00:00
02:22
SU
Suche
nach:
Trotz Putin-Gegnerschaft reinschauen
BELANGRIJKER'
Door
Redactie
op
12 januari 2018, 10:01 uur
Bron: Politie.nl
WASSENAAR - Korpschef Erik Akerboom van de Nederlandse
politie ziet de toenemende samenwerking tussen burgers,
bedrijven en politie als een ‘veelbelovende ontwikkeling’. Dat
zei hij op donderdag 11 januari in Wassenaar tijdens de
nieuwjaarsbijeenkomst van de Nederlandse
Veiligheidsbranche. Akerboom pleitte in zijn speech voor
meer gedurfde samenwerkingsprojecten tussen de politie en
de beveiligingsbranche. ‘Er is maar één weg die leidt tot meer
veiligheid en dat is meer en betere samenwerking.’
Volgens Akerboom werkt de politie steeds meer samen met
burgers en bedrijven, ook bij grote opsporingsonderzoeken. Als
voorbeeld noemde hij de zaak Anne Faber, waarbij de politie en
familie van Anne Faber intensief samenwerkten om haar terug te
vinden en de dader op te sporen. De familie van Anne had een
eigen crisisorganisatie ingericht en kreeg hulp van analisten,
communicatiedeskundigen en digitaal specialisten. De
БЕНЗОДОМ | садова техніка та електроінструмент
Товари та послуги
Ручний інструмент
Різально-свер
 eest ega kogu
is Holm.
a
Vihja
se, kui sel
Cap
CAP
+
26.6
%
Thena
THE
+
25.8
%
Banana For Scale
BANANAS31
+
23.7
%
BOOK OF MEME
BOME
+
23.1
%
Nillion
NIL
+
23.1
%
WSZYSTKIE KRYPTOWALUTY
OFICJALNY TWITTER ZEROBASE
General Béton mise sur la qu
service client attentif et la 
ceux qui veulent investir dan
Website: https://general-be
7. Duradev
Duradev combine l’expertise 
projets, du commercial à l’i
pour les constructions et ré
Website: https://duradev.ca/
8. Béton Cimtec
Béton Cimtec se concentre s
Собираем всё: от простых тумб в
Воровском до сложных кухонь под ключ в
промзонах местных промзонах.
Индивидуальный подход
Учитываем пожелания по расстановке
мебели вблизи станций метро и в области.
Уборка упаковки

++++++

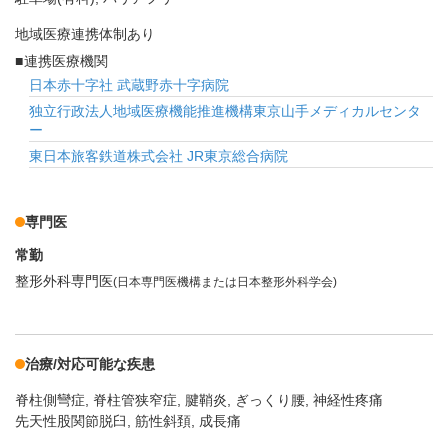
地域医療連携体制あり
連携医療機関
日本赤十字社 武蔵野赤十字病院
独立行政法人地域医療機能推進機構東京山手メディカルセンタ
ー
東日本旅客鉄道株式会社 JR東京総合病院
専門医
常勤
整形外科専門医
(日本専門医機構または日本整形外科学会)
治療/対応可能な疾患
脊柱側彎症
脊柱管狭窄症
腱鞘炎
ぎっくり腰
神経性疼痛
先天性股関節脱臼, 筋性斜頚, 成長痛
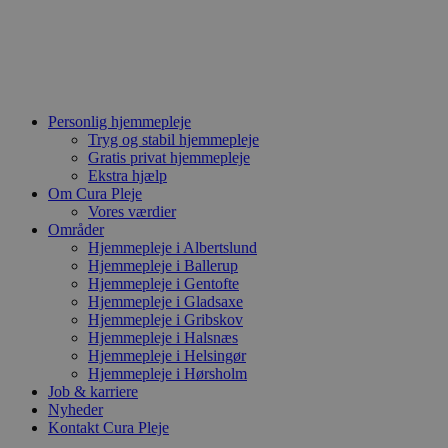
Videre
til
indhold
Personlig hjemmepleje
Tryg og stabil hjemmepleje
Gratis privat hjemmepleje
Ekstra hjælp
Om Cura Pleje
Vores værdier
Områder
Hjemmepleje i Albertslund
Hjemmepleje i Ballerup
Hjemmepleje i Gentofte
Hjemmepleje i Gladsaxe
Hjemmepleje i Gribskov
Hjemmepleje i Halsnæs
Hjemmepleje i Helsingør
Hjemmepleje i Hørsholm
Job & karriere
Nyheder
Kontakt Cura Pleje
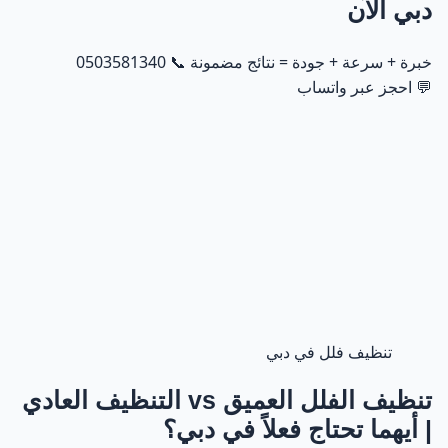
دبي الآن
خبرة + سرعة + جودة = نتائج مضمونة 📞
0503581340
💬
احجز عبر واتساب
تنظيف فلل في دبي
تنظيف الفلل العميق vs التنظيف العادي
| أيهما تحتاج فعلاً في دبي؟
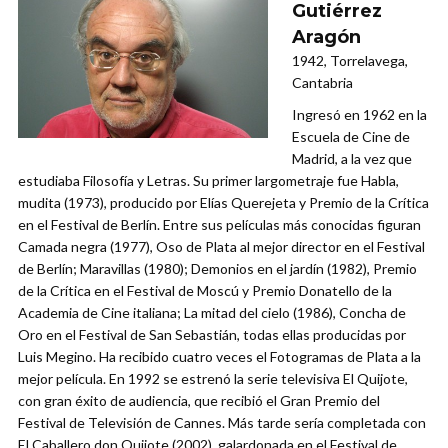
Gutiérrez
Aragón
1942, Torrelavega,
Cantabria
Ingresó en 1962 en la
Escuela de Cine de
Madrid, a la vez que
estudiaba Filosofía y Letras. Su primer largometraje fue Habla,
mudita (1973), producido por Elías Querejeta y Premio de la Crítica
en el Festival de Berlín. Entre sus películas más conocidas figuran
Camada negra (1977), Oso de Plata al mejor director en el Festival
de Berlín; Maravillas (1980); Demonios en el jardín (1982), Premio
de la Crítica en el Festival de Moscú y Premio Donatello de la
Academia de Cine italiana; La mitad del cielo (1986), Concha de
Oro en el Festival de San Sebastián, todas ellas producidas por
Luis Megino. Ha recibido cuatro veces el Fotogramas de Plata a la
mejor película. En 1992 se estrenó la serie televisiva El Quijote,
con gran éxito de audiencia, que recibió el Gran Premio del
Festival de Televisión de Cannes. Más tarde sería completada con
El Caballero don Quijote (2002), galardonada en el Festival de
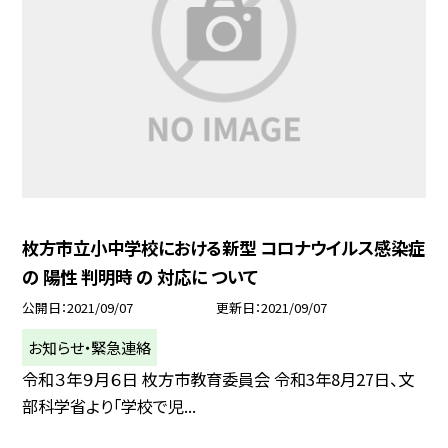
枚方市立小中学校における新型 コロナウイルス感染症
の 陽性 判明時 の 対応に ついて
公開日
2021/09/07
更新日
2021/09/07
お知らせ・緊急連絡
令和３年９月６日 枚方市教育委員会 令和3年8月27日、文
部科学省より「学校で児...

++++++

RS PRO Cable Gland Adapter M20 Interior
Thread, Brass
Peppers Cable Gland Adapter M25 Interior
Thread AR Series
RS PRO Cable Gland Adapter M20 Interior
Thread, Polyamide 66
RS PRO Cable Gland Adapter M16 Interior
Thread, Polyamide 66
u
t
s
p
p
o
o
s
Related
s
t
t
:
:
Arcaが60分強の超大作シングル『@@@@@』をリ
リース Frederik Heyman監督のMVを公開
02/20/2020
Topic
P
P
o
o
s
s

++++++

__Work instructions__: Set the pictures aside and retype exactly the lines above from the line with "mudita (1973), producido" to the line with "部科学省より「学校で児...", both included, adding no others.

__Reply__:
mudita (1973), producido por Elías Querejeta y Premio de la Crítica
en el Festival de Berlín. Entre sus películas más conocidas figuran
Camada negra (1977), Oso de Plata al mejor director en el Festival
de Berlín; Maravillas (1980); Demonios en el jardín (1982), Premio
de la Crítica en el Festival de Moscú y Premio Donatello de la
Academia de Cine italiana; La mitad del cielo (1986), Concha de
Oro en el Festival de San Sebastián, todas ellas producidas por
Luis Megino. Ha recibido cuatro veces el Fotogramas de Plata a la
mejor película. En 1992 se estrenó la serie televisiva El Quijote,
con gran éxito de audiencia, que recibió el Gran Premio del
Festival de Televisión de Cannes. Más tarde sería completada con
El Caballero don Quijote (2002), galardonada en el Festival de
枚方市立小中学校における新型 コロナウイルス感染症
の 陽性 判明時 の 対応に ついて
公開日
2021/09/07
更新日
2021/09/07
お知らせ・緊急連絡
令和３年９月６日 枚方市教育委員会 令和3年8月27日、文
部科学省より「学校で児...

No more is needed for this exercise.